Somers D L, Beckstead R M
Department of Anatomy and Cell Biology, Medical University of South Carolina, Charleston 29425.
Brain Res Mol Brain Res. 1990 Jul;8(2):143-58. doi: 10.1016/0169-328x(90)90059-m.
Because excitatory amino acid (EAA) neurotransmission has been implicated in long-term postsynaptic events, we conducted an initial study to determine whether or not the EAA-utilizing corticostriatal projection might influence peptide biosynthesis in neurons of the rat's basal ganglia. The content of EAAs in the caudatoputamen was reduced by frontal cortical ablation or by chronic intracerebroventricular infusion of methionine sulfoximine (MS). At 7 days following cortical ablation striatal Asp and Glu were reduced by 15% and 24%, respectively, while MS infusion (24 micrograms/day) for 7 days reduced synaptosomal levels of Asp by 61% and Glu by 48%. With either treatment, quantitative radioimmunocytochemistry revealed that substance P (SP) in the substantia nigra was increased by approximately 38%, while Met5-enkephalin (ME) in the globus pallidus was not changed.
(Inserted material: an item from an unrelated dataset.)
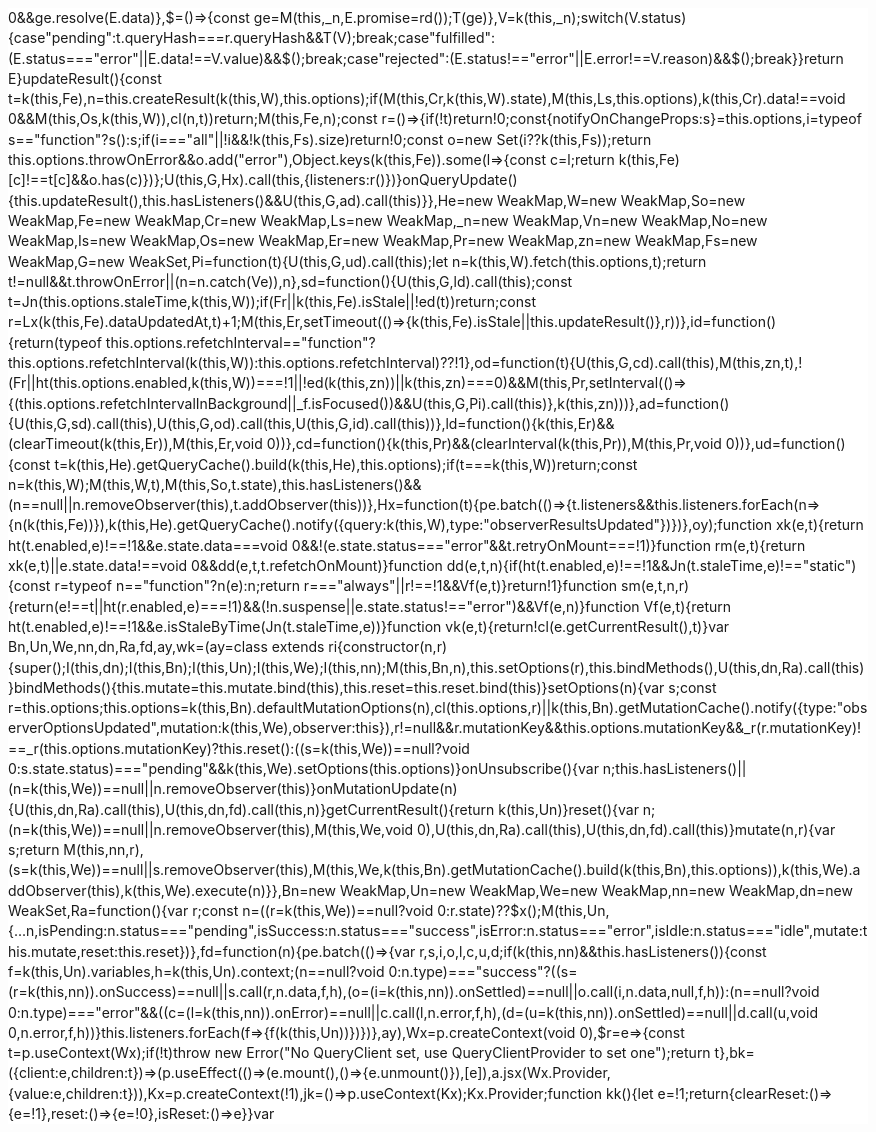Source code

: 0&&ge.resolve(E.data)},$=()=>{const ge=M(this,_n,E.promise=rd());T(ge)},V=k(this,_n);switch(V.status){case"pending":t.queryHash===r.queryHash&&T(V);break;case"fulfilled":(E.status==="error"||E.data!==V.value)&&$();break;case"rejected":(E.status!=="error"||E.error!==V.reason)&&$();break}}return E}updateResult(){const t=k(this,Fe),n=this.createResult(k(this,W),this.options);if(M(this,Cr,k(this,W).state),M(this,Ls,this.options),k(this,Cr).data!==void 0&&M(this,Os,k(this,W)),cl(n,t))return;M(this,Fe,n);const r=()=>{if(!t)return!0;const{notifyOnChangeProps:s}=this.options,i=typeof s=="function"?s():s;if(i==="all"||!i&&!k(this,Fs).size)return!0;const o=new Set(i??k(this,Fs));return this.options.throwOnError&&o.add("error"),Object.keys(k(this,Fe)).some(l=>{const c=l;return k(this,Fe)[c]!==t[c]&&o.has(c)})};U(this,G,Hx).call(this,{listeners:r()})}onQueryUpdate(){this.updateResult(),this.hasListeners()&&U(this,G,ad).call(this)}},He=new WeakMap,W=new WeakMap,So=new WeakMap,Fe=new WeakMap,Cr=new WeakMap,Ls=new WeakMap,_n=new WeakMap,Vn=new WeakMap,No=new WeakMap,Is=new WeakMap,Os=new WeakMap,Er=new WeakMap,Pr=new WeakMap,zn=new WeakMap,Fs=new WeakMap,G=new WeakSet,Pi=function(t){U(this,G,ud).call(this);let n=k(this,W).fetch(this.options,t);return t!=null&&t.throwOnError||(n=n.catch(Ve)),n},sd=function(){U(this,G,ld).call(this);const t=Jn(this.options.staleTime,k(this,W));if(Fr||k(this,Fe).isStale||!ed(t))return;const r=Lx(k(this,Fe).dataUpdatedAt,t)+1;M(this,Er,setTimeout(()=>{k(this,Fe).isStale||this.updateResult()},r))},id=function(){return(typeof this.options.refetchInterval=="function"?this.options.refetchInterval(k(this,W)):this.options.refetchInterval)??!1},od=function(t){U(this,G,cd).call(this),M(this,zn,t),!(Fr||ht(this.options.enabled,k(this,W))===!1||!ed(k(this,zn))||k(this,zn)===0)&&M(this,Pr,setInterval(()=>{(this.options.refetchIntervalInBackground||_f.isFocused())&&U(this,G,Pi).call(this)},k(this,zn)))},ad=function(){U(this,G,sd).call(this),U(this,G,od).call(this,U(this,G,id).call(this))},ld=function(){k(this,Er)&&(clearTimeout(k(this,Er)),M(this,Er,void 0))},cd=function(){k(this,Pr)&&(clearInterval(k(this,Pr)),M(this,Pr,void 0))},ud=function(){const t=k(this,He).getQueryCache().build(k(this,He),this.options);if(t===k(this,W))return;const n=k(this,W);M(this,W,t),M(this,So,t.state),this.hasListeners()&&(n==null||n.removeObserver(this),t.addObserver(this))},Hx=function(t){pe.batch(()=>{t.listeners&&this.listeners.forEach(n=>{n(k(this,Fe))}),k(this,He).getQueryCache().notify({query:k(this,W),type:"observerResultsUpdated"})})},oy);function xk(e,t){return ht(t.enabled,e)!==!1&&e.state.data===void 0&&!(e.state.status==="error"&&t.retryOnMount===!1)}function rm(e,t){return xk(e,t)||e.state.data!==void 0&&dd(e,t,t.refetchOnMount)}function dd(e,t,n){if(ht(t.enabled,e)!==!1&&Jn(t.staleTime,e)!=="static"){const r=typeof n=="function"?n(e):n;return r==="always"||r!==!1&&Vf(e,t)}return!1}function sm(e,t,n,r){return(e!==t||ht(r.enabled,e)===!1)&&(!n.suspense||e.state.status!=="error")&&Vf(e,n)}function Vf(e,t){return ht(t.enabled,e)!==!1&&e.isStaleByTime(Jn(t.staleTime,e))}function vk(e,t){return!cl(e.getCurrentResult(),t)}var Bn,Un,We,nn,dn,Ra,fd,ay,wk=(ay=class extends ri{constructor(n,r){super();I(this,dn);I(this,Bn);I(this,Un);I(this,We);I(this,nn);M(this,Bn,n),this.setOptions(r),this.bindMethods(),U(this,dn,Ra).call(this)}bindMethods(){this.mutate=this.mutate.bind(this),this.reset=this.reset.bind(this)}setOptions(n){var s;const r=this.options;this.options=k(this,Bn).defaultMutationOptions(n),cl(this.options,r)||k(this,Bn).getMutationCache().notify({type:"observerOptionsUpdated",mutation:k(this,We),observer:this}),r!=null&&r.mutationKey&&this.options.mutationKey&&_r(r.mutationKey)!==_r(this.options.mutationKey)?this.reset():((s=k(this,We))==null?void 0:s.state.status)==="pending"&&k(this,We).setOptions(this.options)}onUnsubscribe(){var n;this.hasListeners()||(n=k(this,We))==null||n.removeObserver(this)}onMutationUpdate(n){U(this,dn,Ra).call(this),U(this,dn,fd).call(this,n)}getCurrentResult(){return k(this,Un)}reset(){var n;(n=k(this,We))==null||n.removeObserver(this),M(this,We,void 0),U(this,dn,Ra).call(this),U(this,dn,fd).call(this)}mutate(n,r){var s;return M(this,nn,r),(s=k(this,We))==null||s.removeObserver(this),M(this,We,k(this,Bn).getMutationCache().build(k(this,Bn),this.options)),k(this,We).addObserver(this),k(this,We).execute(n)}},Bn=new WeakMap,Un=new WeakMap,We=new WeakMap,nn=new WeakMap,dn=new WeakSet,Ra=function(){var r;const n=((r=k(this,We))==null?void 0:r.state)??$x();M(this,Un,{...n,isPending:n.status==="pending",isSuccess:n.status==="success",isError:n.status==="error",isIdle:n.status==="idle",mutate:this.mutate,reset:this.reset})},fd=function(n){pe.batch(()=>{var r,s,i,o,l,c,u,d;if(k(this,nn)&&this.hasListeners()){const f=k(this,Un).variables,h=k(this,Un).context;(n==null?void 0:n.type)==="success"?((s=(r=k(this,nn)).onSuccess)==null||s.call(r,n.data,f,h),(o=(i=k(this,nn)).onSettled)==null||o.call(i,n.data,null,f,h)):(n==null?void 0:n.type)==="error"&&((c=(l=k(this,nn)).onError)==null||c.call(l,n.error,f,h),(d=(u=k(this,nn)).onSettled)==null||d.call(u,void 0,n.error,f,h))}this.listeners.forEach(f=>{f(k(this,Un))})})},ay),Wx=p.createContext(void 0),$r=e=>{const t=p.useContext(Wx);if(!t)throw new Error("No QueryClient set, use QueryClientProvider to set one");return t},bk=({client:e,children:t})=>(p.useEffect(()=>(e.mount(),()=>{e.unmount()}),[e]),a.jsx(Wx.Provider,{value:e,children:t})),Kx=p.createContext(!1),jk=()=>p.useContext(Kx);Kx.Provider;function kk(){let e=!1;return{clearReset:()=>{e=!1},reset:()=>{e=!0},isReset:()=>e}}var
In situ hybridization with oligonucleotide probes revealed changes in the rostral striatum of preprotachykinin (PPT) and preproenkephalin (PPE) mRNA levels: cortical ablation reduced PPT mRNA by 17% and PPE mRNA by 20% dorsally, while it increased PPE mRNA (but not PPT mRNA) by 23% ventrally. Likewise, the infusion of MS decreased PPT (32%) and PPE mRNA (28%) dorsally, and increased PPE mRNA (50%) ventrally. In addition to the 7 day time point, the same measurements of EAAs, peptides and mRNAs were made at 14, 21 and 28 days after cortical excisions. At 14 days, the level of striatal Asp had returned to control value, but Glu remained depressed by 21%; nigral SP remained increased by 24%, and pallidal ME decreased by 15%. PPT and PPE mRNA remained depressed dorsally by 15% and 25%, respectively, while the increase in PPE mRNA noted ventrally at 7 days had returned to control values by 14 days. With the exception of Glu, which remained depressed by 18% at 21 and 28 days, all other values had returned to control levels by 21 days. The results indicate that a large reduction in EAA neurotransmission can influence differentially the steady-state levels of neuropeptides in striatal neurons and this change is brought about, at least in part, by an alteration in gene transcription.
由于兴奋性氨基酸(EAA)神经传递与长期突触后事件有关,我们进行了一项初步研究,以确定利用EAA的皮质纹状体投射是否可能影响大鼠基底神经节神经元中的肽生物合成。通过额叶皮质切除或通过慢性脑室内注入蛋氨酸亚砜亚胺(MS)降低尾状壳核中EAA的含量。在皮质切除后7天,纹状体中的天冬氨酸(Asp)和谷氨酸(Glu)分别降低了15%和24%,而连续7天注入MS(24微克/天)使突触体中天冬氨酸水平降低了61%,谷氨酸水平降低了48%。无论采用哪种治疗方法,定量放射免疫细胞化学显示黑质中的P物质(SP)增加了约38%,而苍白球中的甲硫氨酸脑啡肽(ME)没有变化。用寡核苷酸探针进行原位杂交显示,前速激肽原(PPT)和前脑啡肽原(PPE)mRNA水平在纹状体前部发生了变化:皮质切除使背侧PPT mRNA降低了17%,PPE mRNA降低了20%,而腹侧PPE mRNA增加了23%(但PPT mRNA未增加)。同样,注入MS使背侧PPT(32%)和PPE mRNA(28%)降低,腹侧PPE mRNA增加(50%)。除了7天这个时间点外,在皮质切除后14、21和28天对EAA、肽和mRNA进行了相同的测量。在14天时,纹状体中天冬氨酸水平已恢复到对照值,但谷氨酸仍降低21%;黑质中SP仍增加24%,苍白球中ME降低15%。PPT和PPE mRNA在背侧分别仍降低15%和25%,而在7天时腹侧观察到的PPE mRNA增加在14天时已恢复到对照值。除了谷氨酸在21天和28天时仍降低18%外,所有其他值在21天时已恢复到对照水平。结果表明,EAA神经传递的大幅减少可对纹状体神经元中神经肽的稳态水平产生不同影响,并且这种变化至少部分是由基因转录改变引起的。